Order affirmed, with costs.
The appellant, the operator of a service station, allegedly installed a rebuilt carburetor in the plaintiff's car. On that same day, it is alleged that the plaintiff's vehicle stalled on a roadway and was struck by a car owned by the defendant Wilhelm Wallin and operated by the defendant Robert R. Dichiara, causing the plaintiff to suffer personal injuries. The plaintiff commenced an action against the driver and owner of the other car, the appellant and its supplier.
The plaintiff's action against the appellant was eventually dismissed as time barred. Thereafter, the owner and driver of the offending car commenced a third-party action against the appellant seeking contribution. The appellant moved before Special Term to dismiss the third-party action on the ground that the plaintiff's action against it was dismissed, it was not "subject to liability" to the plaintiff and, therefore, was not liable to contribution to other tort-feasors under CPLR 1401. Special Term denied the appellant's motion and this appeal ensued.
CPLR 1401 provides, in relevant part, that "two or more persons who are subject to liability for damages for the same personal injury * * * may claim contribution among them". The question presented is whether the appellant, who is not subject to a suit by the plaintiff due to the running of the Statute of Limitations, can be liable to the remaining defendant for contribution. We answer this in the affirmative.
The statute is sufficiently ambiguous to permit a resort to the legislative history to divine the Legislature's intent in enacting CPLR 1401 (McKinney's Cons Laws of NY, Book 1, Statutes § 92 [b]). CPLR article 14 was adopted by the Legislature upon the recommendation of the Judicial Conference to the Legislature on the Civil Practice Law and Rules. In its Twelfth Annual Report, the conference discussed the application of CPLR 1401, as follows:
"[T]here may be situations in which one party may not be liable to the injured person but should nonetheless be responsible for contribution. For instance, where, at the time he is sued for contribution, the alleged wrongdoer is not subject to suit directly by the injured party because the statute of limitations has run on that claim, it may nonetheless be proper to subject him to a claim for contribution under this Article if all other requirements of this Article are met. Zillman v. Meadowbrook Hospital Co., Inc., 73 Misc.2d 726 (Sup.Ct. Nassau Co. 1973) (defense of lack of notice under N.Y.Gen.Mun.Law § 50 [3]); Keleket X-Ray Corp. v. United States, 275 F.2d 167, 107 U.S.App.D.C. 138 (D.C. Cir. 1960); W. Prosser, Law of Torts 309 (4th ed. 1971).

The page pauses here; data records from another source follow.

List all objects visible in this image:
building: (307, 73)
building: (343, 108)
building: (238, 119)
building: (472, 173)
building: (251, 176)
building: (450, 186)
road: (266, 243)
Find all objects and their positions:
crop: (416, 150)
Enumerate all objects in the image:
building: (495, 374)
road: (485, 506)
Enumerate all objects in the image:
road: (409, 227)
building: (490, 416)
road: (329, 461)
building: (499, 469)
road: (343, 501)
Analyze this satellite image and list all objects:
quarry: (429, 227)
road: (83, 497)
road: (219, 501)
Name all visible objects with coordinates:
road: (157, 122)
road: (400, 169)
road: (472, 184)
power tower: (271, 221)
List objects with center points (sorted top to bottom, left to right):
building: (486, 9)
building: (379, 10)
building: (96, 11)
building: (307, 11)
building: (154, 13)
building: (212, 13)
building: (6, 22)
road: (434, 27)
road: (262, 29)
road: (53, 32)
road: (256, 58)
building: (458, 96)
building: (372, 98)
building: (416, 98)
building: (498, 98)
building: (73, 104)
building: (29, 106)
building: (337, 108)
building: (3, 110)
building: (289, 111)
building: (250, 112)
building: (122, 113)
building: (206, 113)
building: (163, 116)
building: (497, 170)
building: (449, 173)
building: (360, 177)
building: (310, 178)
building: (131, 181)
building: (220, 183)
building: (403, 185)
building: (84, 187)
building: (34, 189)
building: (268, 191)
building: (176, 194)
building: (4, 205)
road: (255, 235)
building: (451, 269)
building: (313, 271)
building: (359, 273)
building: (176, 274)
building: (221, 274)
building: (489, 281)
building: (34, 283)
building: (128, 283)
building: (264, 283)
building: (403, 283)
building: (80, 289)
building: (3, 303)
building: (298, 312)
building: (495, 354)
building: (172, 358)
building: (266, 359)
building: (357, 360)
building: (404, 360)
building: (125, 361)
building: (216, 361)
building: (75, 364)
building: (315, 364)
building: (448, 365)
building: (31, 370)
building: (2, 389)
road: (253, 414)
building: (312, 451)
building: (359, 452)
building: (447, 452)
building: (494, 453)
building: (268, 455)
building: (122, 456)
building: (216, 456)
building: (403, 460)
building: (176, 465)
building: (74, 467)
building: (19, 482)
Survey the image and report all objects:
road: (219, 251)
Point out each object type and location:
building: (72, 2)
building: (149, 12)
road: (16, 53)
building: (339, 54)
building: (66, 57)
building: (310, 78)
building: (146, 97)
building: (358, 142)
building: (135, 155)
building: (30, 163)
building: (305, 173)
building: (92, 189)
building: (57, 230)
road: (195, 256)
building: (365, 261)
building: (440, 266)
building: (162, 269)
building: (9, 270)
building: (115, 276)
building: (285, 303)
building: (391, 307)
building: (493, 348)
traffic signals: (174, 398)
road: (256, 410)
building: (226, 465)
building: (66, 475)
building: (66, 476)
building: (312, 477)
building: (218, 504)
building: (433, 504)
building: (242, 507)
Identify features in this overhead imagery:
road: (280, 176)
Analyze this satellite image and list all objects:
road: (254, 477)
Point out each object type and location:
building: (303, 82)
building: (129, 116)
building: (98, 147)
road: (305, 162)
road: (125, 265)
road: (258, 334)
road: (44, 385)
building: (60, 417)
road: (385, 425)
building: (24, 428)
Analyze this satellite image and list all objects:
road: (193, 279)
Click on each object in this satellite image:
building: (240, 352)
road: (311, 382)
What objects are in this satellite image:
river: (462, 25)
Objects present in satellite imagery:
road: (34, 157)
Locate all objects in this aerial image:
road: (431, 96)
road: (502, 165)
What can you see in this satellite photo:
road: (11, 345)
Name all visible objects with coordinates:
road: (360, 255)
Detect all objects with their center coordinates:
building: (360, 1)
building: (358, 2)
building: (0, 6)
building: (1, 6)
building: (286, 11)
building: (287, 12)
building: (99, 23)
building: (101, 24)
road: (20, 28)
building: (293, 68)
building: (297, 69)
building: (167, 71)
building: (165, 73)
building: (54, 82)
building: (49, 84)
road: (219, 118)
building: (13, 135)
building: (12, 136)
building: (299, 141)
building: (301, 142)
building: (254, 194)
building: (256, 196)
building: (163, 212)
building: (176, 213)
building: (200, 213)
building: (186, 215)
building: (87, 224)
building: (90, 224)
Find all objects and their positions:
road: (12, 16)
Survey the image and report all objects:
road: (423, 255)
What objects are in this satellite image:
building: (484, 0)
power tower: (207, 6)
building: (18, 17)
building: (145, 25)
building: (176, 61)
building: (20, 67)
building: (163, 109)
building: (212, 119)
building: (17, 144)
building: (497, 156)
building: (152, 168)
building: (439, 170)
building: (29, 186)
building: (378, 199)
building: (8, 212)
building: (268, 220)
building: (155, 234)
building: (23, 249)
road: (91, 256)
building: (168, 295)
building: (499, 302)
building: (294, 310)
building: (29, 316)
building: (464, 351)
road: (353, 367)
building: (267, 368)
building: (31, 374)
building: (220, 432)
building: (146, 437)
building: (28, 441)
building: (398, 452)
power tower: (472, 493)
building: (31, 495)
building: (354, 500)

"The proposed statutory language is broad enough to permit contribution in such cases because the person against whom contribution is sought was 'subject to liability' even though he could not be held liable to the injured person directly at the time he was sued for contribution if he chose to assert the defense of the statute of limitations" (emphasis supplied) (1974 McKinney's Session Laws of NY, at 1809).
Commentators have also interpreted the statute as permitting such a third-party action (see, McLaughlin, Practice Commentaries, McKinney's Cons Laws of NY, Book 7B, C1401:4, p 363; 23 N.Y. Jur 2d, Contribution, § 105).
The courts that have addressed this issue have permitted the defendants to sue other tort-feasors who are not directly liable to the plaintiff due to procedural reasons such as a prior dismissal for failure to prosecute (Fleischer v. Uccelini, 81 Misc.2d 22), or failure to obey a final order of preclusion (Londino v. Health Ins. Plan, 93 Misc.2d 18), or a failure to timely file a notice of claim (Zillman v. Meadowbrook Hosp. Co., 73 Misc.2d 726, revd on other grounds 45 A.D.2d 267).
Further, the respondents are not foreclosed from bringing the third-party action for contribution due to the expiration of the Statute of Limitations for the underlying tort. "New York is in accord with the general rule that such a claim [for contribution] does not accrue at the time of the commission of the tort, but rather at the time of payment of the underlying claim" (Blum v Good Humor Corp., 57 A.D.2d 911). Lazer, J.P., Bracken, Kooper and Spatt, JJ., concur.